▶ **Testo in esame**
----

La sofferenza di Roosevelt ha contribuito a trasformarlo nella persona che doveva essere perché potesse alleviare la sofferenza di milioni di persone. Quando succedono alcune tragedie non sempre riusciamo a rispondere alla domanda: “Perché è capitato a me?”, ma possiamo sempre chiederci quale gioia aspettarci da quell’esperienza.
Non sempre è possibile scegliere di evitare la sofferenza, ma possiamo far sì che la sofferenza non sia
stata vana. Dalla persona che perde la vista e diventa portavoce delle persone cieche; al genitore che crea una fondazione in memoria del figlio; all’atleta che perde un arto e allora dà avvio a un’associazione di atletica per persone che si trovano in una condizione simile, una chiave per superare la sofferenza è utilizzarla per portare gioia nella vita delle altre persone. Idealizzare la sofferenza sarebbe un errore, ma sarebbe sbagliato anche sminuirne l’importanza per la formazione della personalità. Come scrive il poeta Khalil Gibran: “Dalla sofferenza emergono le anime più forti, le personalità più imponenti sono cosparse di cicatrici.”
Troppe persone si lasciano rattristare da cose prive di importanza, forse perché non vogliono lasciarsi sopraffare dalla tristezza per le tragedie più ampie della vita. Carl Jung ha detto: “La nevrosi è sempre un sostituto della sofferenza legittima.” Se accettiamo di vivere e provare sofferenza per episodi che riguardano noi in prima persona oppure altri, paradossalmente aumentiamo le possibilità di sperimentare una splendida felicità. Niente ci rende più forti che uscire dagli abissi più profondi della disperazione per camminare verso le vette più alte della gioia, e nessuno ci spinge quanto gli angeli che ci ricordano di non dimenticare tutti gli altri che stanno scalando la montagna insieme a noi. Una volta raggiunta la cima, scopriamo che non stiamo più piangendo e, cosa ancora più importante, scopriamo che non siamo più soli.

----

▶ **Dati forniti**

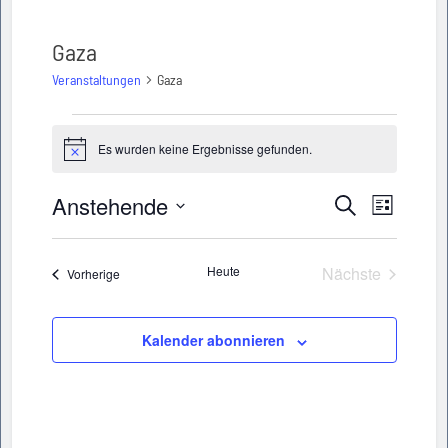
Gaza
Veranstaltungen
Gaza
Veranstaltungen
Es wurden keine Ergebnisse gefunden.
Hinweis
Anstehende
Veransta
Veranstaltu
Suche
Liste
Ansichte
Datum
Suche
wählen.
Navigati
Heute
Nächste
Veranstaltungen
Vorherige
und
Veranstaltun
Ansichten,
Kalender abonnieren
Navigation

----

▶ **Consegna**
Riprendi il testo sulla sofferenza e la gioia e prosegui a partire dalla sua ultima frase. L'elenco non è necessario per lo svolgimento.

▶ **Svolgimento**
Se comprendiamo che in questa vita la felicità costante non ci è promessa, arriviamo ad accettare con una maggiore maturità gli alti e i bassi dell’esistenza umana. Non sempre tutto va come vorremmo, non tutto è sotto il nostro controllo e, qualunque cosa accada, la vita sulla Terra è solo un passaggio temporaneo. Se siamo onesti con noi stessi, riconosciamo che ogni giorno possiamo soffrire. La gioia però non nasce dalla fiducia nel fatto che ogni giorno andrà come vogliamo; a volte sboccia semplicemente nel momento in cui ci rendiamo conto che proprio oggi tutto va bene, e ne siamo contenti. I periodi difficili della vita, tra le altre cose, ci portano a provare una gratitudine maggiore quando invece va tutto bene. Se abbiamo perso qualcosa di prezioso, impariamo
a essere molto più felici di quanto abbiamo. La sofferenza può lasciare qualche cicatrice, però, in modi quasi misteriosi, possiamo diventare persone migliori proprio perché l’abbiamo attraversata. A volte accorgersi che “non saremo mai più gli stessi” non è poi così male. Non saremo più quelli di prima, ma chi diventeremo dipende completamente da noi.